‘Sorry, I’d love to go the pub this evening, but I have to go out. It’s my wife’s wedding anniversary.’ This Freudian slip was uttered by one of my colleagues a few years ago. It sprang into mind when I was casually browsing reviews of restaurants and hotels on TripAdvisor.
I always head for the negative reviews first. Not for what they tell you about the venue, but for what they unintendedly reveal about the reviewer. Sarcastic quotation marks and periphrasis are always a bit of a give-away: ‘…there was a floating rubber object in the toilet bowl!!! After complaining at reception we were given another room and a full refund. Staff were very apologetic about the incident.… I asked for additional compensation as we thought that a change of room and a refund was not really adequate. This was refused.’
‘Reasonably-priced food ? Hardly — £6.70 for a cream tea — they are taking the proverbial here. And blackcurrant jam, when it should be strawberry.’

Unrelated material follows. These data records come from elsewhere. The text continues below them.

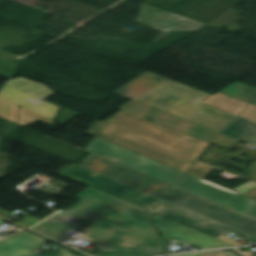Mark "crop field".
I'll return each mask as SVG.
<instances>
[{
  "instance_id": "obj_1",
  "label": "crop field",
  "mask_w": 256,
  "mask_h": 256,
  "mask_svg": "<svg viewBox=\"0 0 256 256\" xmlns=\"http://www.w3.org/2000/svg\"><path fill=\"white\" fill-rule=\"evenodd\" d=\"M80 202L32 228L60 242L76 239L70 229L88 233L100 252L161 253L165 243L150 222L151 212L89 187ZM174 253L165 249L163 254Z\"/></svg>"
},
{
  "instance_id": "obj_2",
  "label": "crop field",
  "mask_w": 256,
  "mask_h": 256,
  "mask_svg": "<svg viewBox=\"0 0 256 256\" xmlns=\"http://www.w3.org/2000/svg\"><path fill=\"white\" fill-rule=\"evenodd\" d=\"M88 134L184 172L208 145L123 110L95 121Z\"/></svg>"
},
{
  "instance_id": "obj_3",
  "label": "crop field",
  "mask_w": 256,
  "mask_h": 256,
  "mask_svg": "<svg viewBox=\"0 0 256 256\" xmlns=\"http://www.w3.org/2000/svg\"><path fill=\"white\" fill-rule=\"evenodd\" d=\"M206 96L166 80L133 100L220 132L236 115L200 102Z\"/></svg>"
},
{
  "instance_id": "obj_4",
  "label": "crop field",
  "mask_w": 256,
  "mask_h": 256,
  "mask_svg": "<svg viewBox=\"0 0 256 256\" xmlns=\"http://www.w3.org/2000/svg\"><path fill=\"white\" fill-rule=\"evenodd\" d=\"M85 151L150 175L174 186L177 185L185 174L182 171L150 160L96 137L89 143Z\"/></svg>"
},
{
  "instance_id": "obj_5",
  "label": "crop field",
  "mask_w": 256,
  "mask_h": 256,
  "mask_svg": "<svg viewBox=\"0 0 256 256\" xmlns=\"http://www.w3.org/2000/svg\"><path fill=\"white\" fill-rule=\"evenodd\" d=\"M61 174L68 177L75 175L83 179L80 182L88 186H91L100 191L118 197L122 200L140 206L149 211H151L161 201V199L147 194L143 191H140L134 187H131L127 184L106 177L104 175L98 174L96 172L90 171L88 169L82 168L75 164L71 165Z\"/></svg>"
},
{
  "instance_id": "obj_6",
  "label": "crop field",
  "mask_w": 256,
  "mask_h": 256,
  "mask_svg": "<svg viewBox=\"0 0 256 256\" xmlns=\"http://www.w3.org/2000/svg\"><path fill=\"white\" fill-rule=\"evenodd\" d=\"M165 200L256 236V221L175 188Z\"/></svg>"
},
{
  "instance_id": "obj_7",
  "label": "crop field",
  "mask_w": 256,
  "mask_h": 256,
  "mask_svg": "<svg viewBox=\"0 0 256 256\" xmlns=\"http://www.w3.org/2000/svg\"><path fill=\"white\" fill-rule=\"evenodd\" d=\"M80 166L120 180L161 199L174 188L92 154L88 155Z\"/></svg>"
},
{
  "instance_id": "obj_8",
  "label": "crop field",
  "mask_w": 256,
  "mask_h": 256,
  "mask_svg": "<svg viewBox=\"0 0 256 256\" xmlns=\"http://www.w3.org/2000/svg\"><path fill=\"white\" fill-rule=\"evenodd\" d=\"M177 187L256 218L255 200L210 185L202 179L186 174Z\"/></svg>"
},
{
  "instance_id": "obj_9",
  "label": "crop field",
  "mask_w": 256,
  "mask_h": 256,
  "mask_svg": "<svg viewBox=\"0 0 256 256\" xmlns=\"http://www.w3.org/2000/svg\"><path fill=\"white\" fill-rule=\"evenodd\" d=\"M154 212L214 238L232 232L246 238L253 244L256 243V237L205 218L165 200Z\"/></svg>"
},
{
  "instance_id": "obj_10",
  "label": "crop field",
  "mask_w": 256,
  "mask_h": 256,
  "mask_svg": "<svg viewBox=\"0 0 256 256\" xmlns=\"http://www.w3.org/2000/svg\"><path fill=\"white\" fill-rule=\"evenodd\" d=\"M152 220L164 239L179 240L201 249L231 246L153 213Z\"/></svg>"
},
{
  "instance_id": "obj_11",
  "label": "crop field",
  "mask_w": 256,
  "mask_h": 256,
  "mask_svg": "<svg viewBox=\"0 0 256 256\" xmlns=\"http://www.w3.org/2000/svg\"><path fill=\"white\" fill-rule=\"evenodd\" d=\"M49 242L25 230L0 242V256H78L67 249L50 244L58 249L57 252L33 253V249Z\"/></svg>"
},
{
  "instance_id": "obj_12",
  "label": "crop field",
  "mask_w": 256,
  "mask_h": 256,
  "mask_svg": "<svg viewBox=\"0 0 256 256\" xmlns=\"http://www.w3.org/2000/svg\"><path fill=\"white\" fill-rule=\"evenodd\" d=\"M0 98L14 105H21V107L47 117L51 120L54 119L59 110V107L54 104L48 103L39 98L33 97L7 86H3L0 92Z\"/></svg>"
},
{
  "instance_id": "obj_13",
  "label": "crop field",
  "mask_w": 256,
  "mask_h": 256,
  "mask_svg": "<svg viewBox=\"0 0 256 256\" xmlns=\"http://www.w3.org/2000/svg\"><path fill=\"white\" fill-rule=\"evenodd\" d=\"M166 78L146 72L135 80L115 90L113 93L131 99L140 93L154 87Z\"/></svg>"
},
{
  "instance_id": "obj_14",
  "label": "crop field",
  "mask_w": 256,
  "mask_h": 256,
  "mask_svg": "<svg viewBox=\"0 0 256 256\" xmlns=\"http://www.w3.org/2000/svg\"><path fill=\"white\" fill-rule=\"evenodd\" d=\"M4 85L23 91L25 93L31 94L33 96L39 97L44 100L52 96L53 94H55L51 90L46 88L44 85L38 82L20 78V77L16 79H11Z\"/></svg>"
},
{
  "instance_id": "obj_15",
  "label": "crop field",
  "mask_w": 256,
  "mask_h": 256,
  "mask_svg": "<svg viewBox=\"0 0 256 256\" xmlns=\"http://www.w3.org/2000/svg\"><path fill=\"white\" fill-rule=\"evenodd\" d=\"M222 134L245 141L256 136V123L239 117Z\"/></svg>"
},
{
  "instance_id": "obj_16",
  "label": "crop field",
  "mask_w": 256,
  "mask_h": 256,
  "mask_svg": "<svg viewBox=\"0 0 256 256\" xmlns=\"http://www.w3.org/2000/svg\"><path fill=\"white\" fill-rule=\"evenodd\" d=\"M203 102L222 108L237 115H239L242 110L248 105V103L221 94L219 92L213 94Z\"/></svg>"
},
{
  "instance_id": "obj_17",
  "label": "crop field",
  "mask_w": 256,
  "mask_h": 256,
  "mask_svg": "<svg viewBox=\"0 0 256 256\" xmlns=\"http://www.w3.org/2000/svg\"><path fill=\"white\" fill-rule=\"evenodd\" d=\"M219 92H222L224 94L230 95L232 97H235V98H238L240 100L250 103V101L256 95V88L236 82V83L220 90Z\"/></svg>"
},
{
  "instance_id": "obj_18",
  "label": "crop field",
  "mask_w": 256,
  "mask_h": 256,
  "mask_svg": "<svg viewBox=\"0 0 256 256\" xmlns=\"http://www.w3.org/2000/svg\"><path fill=\"white\" fill-rule=\"evenodd\" d=\"M214 168H211L209 166L203 165L201 163L196 162L194 166L189 170L188 174L194 175L199 178H206Z\"/></svg>"
},
{
  "instance_id": "obj_19",
  "label": "crop field",
  "mask_w": 256,
  "mask_h": 256,
  "mask_svg": "<svg viewBox=\"0 0 256 256\" xmlns=\"http://www.w3.org/2000/svg\"><path fill=\"white\" fill-rule=\"evenodd\" d=\"M238 140H235L233 138L227 137L225 135L220 134L217 139L214 141V143L222 145L224 147H227L231 145L232 143L236 142Z\"/></svg>"
},
{
  "instance_id": "obj_20",
  "label": "crop field",
  "mask_w": 256,
  "mask_h": 256,
  "mask_svg": "<svg viewBox=\"0 0 256 256\" xmlns=\"http://www.w3.org/2000/svg\"><path fill=\"white\" fill-rule=\"evenodd\" d=\"M241 116L256 121V106L250 104V105L244 110V112L242 113Z\"/></svg>"
},
{
  "instance_id": "obj_21",
  "label": "crop field",
  "mask_w": 256,
  "mask_h": 256,
  "mask_svg": "<svg viewBox=\"0 0 256 256\" xmlns=\"http://www.w3.org/2000/svg\"><path fill=\"white\" fill-rule=\"evenodd\" d=\"M20 217H22L24 219L19 221V222H17V223L25 225L27 227H29V226L33 225L34 223L38 222V220H36V219H34V218L30 217V216H20Z\"/></svg>"
},
{
  "instance_id": "obj_22",
  "label": "crop field",
  "mask_w": 256,
  "mask_h": 256,
  "mask_svg": "<svg viewBox=\"0 0 256 256\" xmlns=\"http://www.w3.org/2000/svg\"><path fill=\"white\" fill-rule=\"evenodd\" d=\"M249 172L252 177V181L256 182V161L249 167Z\"/></svg>"
},
{
  "instance_id": "obj_23",
  "label": "crop field",
  "mask_w": 256,
  "mask_h": 256,
  "mask_svg": "<svg viewBox=\"0 0 256 256\" xmlns=\"http://www.w3.org/2000/svg\"><path fill=\"white\" fill-rule=\"evenodd\" d=\"M93 256H136L131 253H120V254H99V255H93Z\"/></svg>"
},
{
  "instance_id": "obj_24",
  "label": "crop field",
  "mask_w": 256,
  "mask_h": 256,
  "mask_svg": "<svg viewBox=\"0 0 256 256\" xmlns=\"http://www.w3.org/2000/svg\"><path fill=\"white\" fill-rule=\"evenodd\" d=\"M244 195L256 200V188H254L253 190L247 192Z\"/></svg>"
},
{
  "instance_id": "obj_25",
  "label": "crop field",
  "mask_w": 256,
  "mask_h": 256,
  "mask_svg": "<svg viewBox=\"0 0 256 256\" xmlns=\"http://www.w3.org/2000/svg\"><path fill=\"white\" fill-rule=\"evenodd\" d=\"M9 215H11V214H9V213H7V212H5V211H3V210H0V216L6 218V217L9 216Z\"/></svg>"
},
{
  "instance_id": "obj_26",
  "label": "crop field",
  "mask_w": 256,
  "mask_h": 256,
  "mask_svg": "<svg viewBox=\"0 0 256 256\" xmlns=\"http://www.w3.org/2000/svg\"><path fill=\"white\" fill-rule=\"evenodd\" d=\"M245 142L250 143V144H253V145H256V137H254V138H252V139H250V140H247V141H245Z\"/></svg>"
},
{
  "instance_id": "obj_27",
  "label": "crop field",
  "mask_w": 256,
  "mask_h": 256,
  "mask_svg": "<svg viewBox=\"0 0 256 256\" xmlns=\"http://www.w3.org/2000/svg\"><path fill=\"white\" fill-rule=\"evenodd\" d=\"M225 254H226V256H239L232 251H227V252H225Z\"/></svg>"
},
{
  "instance_id": "obj_28",
  "label": "crop field",
  "mask_w": 256,
  "mask_h": 256,
  "mask_svg": "<svg viewBox=\"0 0 256 256\" xmlns=\"http://www.w3.org/2000/svg\"><path fill=\"white\" fill-rule=\"evenodd\" d=\"M208 256H224L223 253H216V254H212V255H208Z\"/></svg>"
},
{
  "instance_id": "obj_29",
  "label": "crop field",
  "mask_w": 256,
  "mask_h": 256,
  "mask_svg": "<svg viewBox=\"0 0 256 256\" xmlns=\"http://www.w3.org/2000/svg\"><path fill=\"white\" fill-rule=\"evenodd\" d=\"M244 253H245L247 256L253 255V254H251V253H249V252H247V251H244Z\"/></svg>"
},
{
  "instance_id": "obj_30",
  "label": "crop field",
  "mask_w": 256,
  "mask_h": 256,
  "mask_svg": "<svg viewBox=\"0 0 256 256\" xmlns=\"http://www.w3.org/2000/svg\"><path fill=\"white\" fill-rule=\"evenodd\" d=\"M230 249H233V250H235L237 253H239L235 248H230ZM224 250H226V249H224ZM240 255H242L241 253H239ZM242 256H244V255H242Z\"/></svg>"
},
{
  "instance_id": "obj_31",
  "label": "crop field",
  "mask_w": 256,
  "mask_h": 256,
  "mask_svg": "<svg viewBox=\"0 0 256 256\" xmlns=\"http://www.w3.org/2000/svg\"><path fill=\"white\" fill-rule=\"evenodd\" d=\"M252 104H255V105H256V98L253 100Z\"/></svg>"
},
{
  "instance_id": "obj_32",
  "label": "crop field",
  "mask_w": 256,
  "mask_h": 256,
  "mask_svg": "<svg viewBox=\"0 0 256 256\" xmlns=\"http://www.w3.org/2000/svg\"><path fill=\"white\" fill-rule=\"evenodd\" d=\"M1 222H3V221L0 220V223H1Z\"/></svg>"
},
{
  "instance_id": "obj_33",
  "label": "crop field",
  "mask_w": 256,
  "mask_h": 256,
  "mask_svg": "<svg viewBox=\"0 0 256 256\" xmlns=\"http://www.w3.org/2000/svg\"><path fill=\"white\" fill-rule=\"evenodd\" d=\"M1 240V239H0Z\"/></svg>"
}]
</instances>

I secretly hope these writers are abducted on their next holiday, to see how they handle real discomfort. ‘Without so much as an excuse-me, my wife and I were manacled to a wall and pistol-whipped by Serbian mercenaries. I would have awarded only one star, but for the Šljivovica, which was delicious, and served properly chilled!!!!’
Some complainants are genuine, of course. You can get terrible service (‘Do you want sugar in your tea?’ ‘No.’ ‘Well don’t stir it then’ was an example from a few years ago). But the most interesting thing about hostile reviews is how often the following phrases occur: ‘anniversary dinner’, ‘Mother’s Day’, ‘aunt’s birthday’, ‘family reunion’, and so forth. It would be interesting to analyse which special occasions generate most bad reviews.
What causes this? One explanation comes in a 1974 paper by Donald Dutton and Arthur Aron called ‘Some Evidence for Heightened Sexual Attraction under Conditions of High Anxiety’, later known as the Capilano Bridge experiment. In the test, an attractive female researcher with a questionnaire buttonholed men who had just crossed a wobbly wooden suspension bridge 230 feet above a river in Vancouver. She did the same to people who had just crossed a solid, low bridge upstream, in both cases leaving her phone number in case the men had ‘any follow-up questions’.
Half the men who had crossed the rickety bridge called her; only one in eight of the men who had crossed the ordinary bridge did so. This gave rise to the ‘misattribution of arousal’ theory. Effectively, when men’s bodies are flooded with adrenalin from crossing a dangerous bridge, they are as likely to attribute the hormonal explosion to the girl, not the bridge.
A similar effect may be at work in restaurants. The ‘misattribution of irritation’, in other words. People who are grumpy at being forced to attend celebratory meals under duress, or who are socially awkward in fancy restaurants, are much more likely to blame the restaurant than the circumstances for their mood. If you ever want a bad meal, just turn up at a good restaurant half an hour late. You will be angry at yourself for being late but unconsciously redirect your animus towards the staff. We’ve all done it.
It all suggests that David Hume was right: reason really is ‘the slave of the passions’. We explain our moods by hastily contrived, self-serving post-rationalisation. This is never more apparent than in politics. The supposed reasons people advance for being morally outraged are mostly spurious: off-the-shelf narratives to justify an emotional reaction. Let’s face it, if Guardian reporters had gatecrashed a Tory’s memorial service, few on the left would have given a damn.